Accommodating about 7600 students in 50 disciplines of undergraduate, graduate and postgraduate levels and having about 175 full-time faculty members.

=== Faculty of Chemistry===
The chemistry department was founded in 1979 at the undergraduate level and has admitted M.Sc. students since 1993 and Ph.D. students since 2004 in organic chemistry, analytical chemistry, physical chemistry, and inorganic chemistry programs. Also, applied chemistry is one of the programs for B.Sc. and M.Sc. students. In 2009, the Department of Chemistry became the Faculty of Chemistry. In 2011, the Department of Biotechnology joined this faculty. 32 faculty members and four teaching experts are responsible for teaching and research in the Faculty of Chemistry. This faculty has more than 800 students in three undergraduate, graduate, and postgraduate degrees.

=== Faculty of Engineering ===
The Faculty of Engineering of University of Kashan was founded in 1994 at Faculty of Engineering of Yasrebi building.
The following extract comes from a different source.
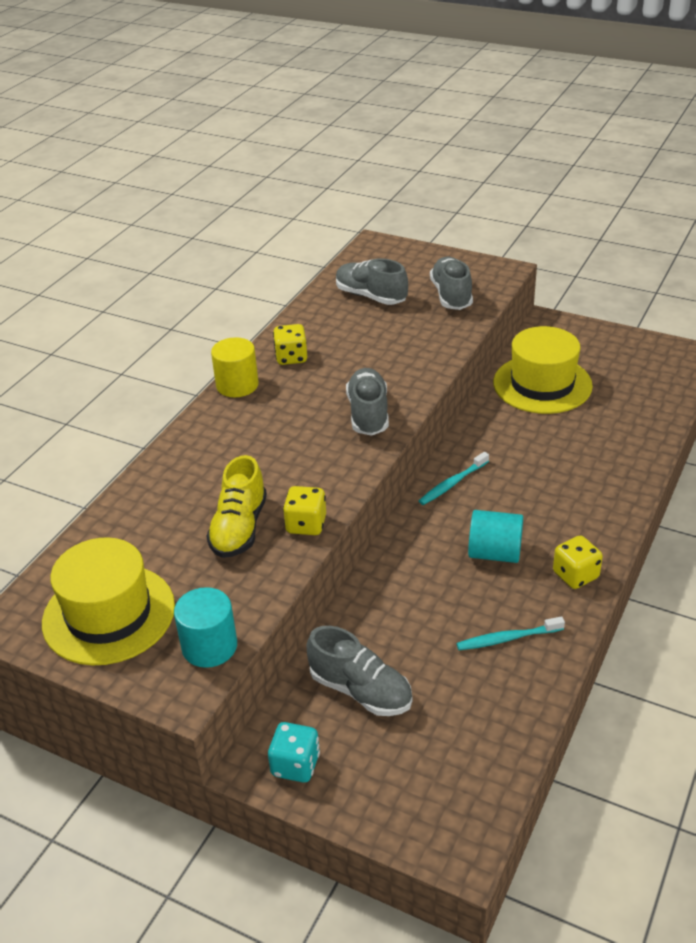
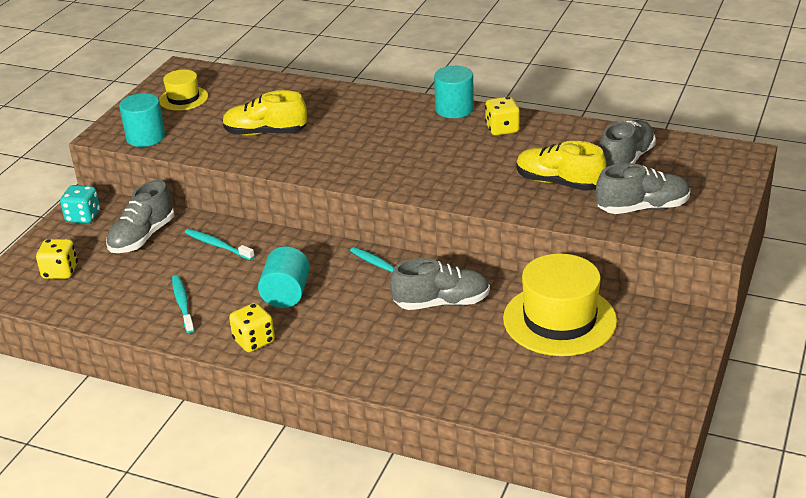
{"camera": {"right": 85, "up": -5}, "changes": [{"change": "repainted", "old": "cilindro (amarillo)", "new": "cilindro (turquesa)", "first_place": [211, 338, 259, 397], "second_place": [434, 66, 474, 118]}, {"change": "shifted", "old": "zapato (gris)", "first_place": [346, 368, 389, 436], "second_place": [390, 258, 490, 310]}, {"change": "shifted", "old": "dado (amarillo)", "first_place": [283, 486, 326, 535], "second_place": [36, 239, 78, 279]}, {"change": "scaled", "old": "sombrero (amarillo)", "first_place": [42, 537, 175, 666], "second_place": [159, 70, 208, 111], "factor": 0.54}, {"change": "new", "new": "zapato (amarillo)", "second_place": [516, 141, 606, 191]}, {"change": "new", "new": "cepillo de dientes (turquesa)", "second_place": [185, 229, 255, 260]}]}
In 2009, with further development of the faculty, its location was transferred to University of Kashan campus complex.
Currently, the Faculty of Engineering has five departments: chemical engineering, mining engineering, civil engineering, materials and metallurgy engineering, and industrial engineering. At the moment, Department of Chemical Engineering and Mining Engineering admit students in 3 levels of undergraduate, graduate, and post-graduate studies; Department of Civil Engineering and Material and Metallurgy admit students in undergraduate and graduate levels. Also, the Department of Industrial Engineering admit students at undergraduate level only.

=== Faculty of Literature and Foreign Languages ===
The history of this faculty dates back to 1988 when the first group of Persian Teaching students of Persian Language and Literature were admitted in University of Kashan. Gradually, with the formation of the Faculty of Humanities, with its variety of disciplines, Faculty of Literature and Foreign Languages was considered one of them. In 2011, Faculty of Literature and Foreign Languages with six departments (Persian Language and Literature, Arabic Language and Literature, Quran and Hadith Studies, English Language and Literature, Religions and Philosophy, and Islamic Theology) become independent from Faculty of Humanities.

=== Faculty of Natural Resources and Geoscience ===
Faculty of Natural Resources and Geoscience of the University of Kashan started its activities in September 2009 in MA and Ph.D. and has been active in watershed management, desertification, ecotourism, and geography in MA and watershed and desertification in Ph.D. programs.
This faculty started attracting undergraduate students in 2020.

== Achievements ==
Kashan University has gained international and national achievements in recent years:

1. Ranked 1st in Research Productivity among Universities in the Country (2017)
2. Ranked 2nd among Iranian Universities and Ranked 109th among Universities in the World according to Green Metric International Ranking System (2017)
3. Ranked among 10 Top Universities in the Country (2016)
4. Ranked among 100 Top Universities in the World (2017)
5. Ranked 2nd among universities in nanotechnology (2017)
6. Ranked 1st in Asian Times Ranking among the country's universities (2018)
7. Ranked 1st according to Leiden ranking system (2019)
8. Design and Invention of the First Iranian Programming Language By Mr. Seyyed Ali Mohammadiye (2019)

== Research institutes ==
The research institutes are as follows:
- Department of Science
- Nanoscience and Nanotechnology
- Essential Oils
- Energy
- Carpet
- Study of Kashan
- Astronomy
- Water and Sustainable Development
- Architecture and Urban development
- Advanced Material and Intelligent Systems

== Nanotechnology ==
The University of Kashan is one of the universities in Iran in which students are able to study for an M.S./Ph.D in Nanotechnology. So a research center was instituted named the Institute of Nanoscience and Nanotechnology.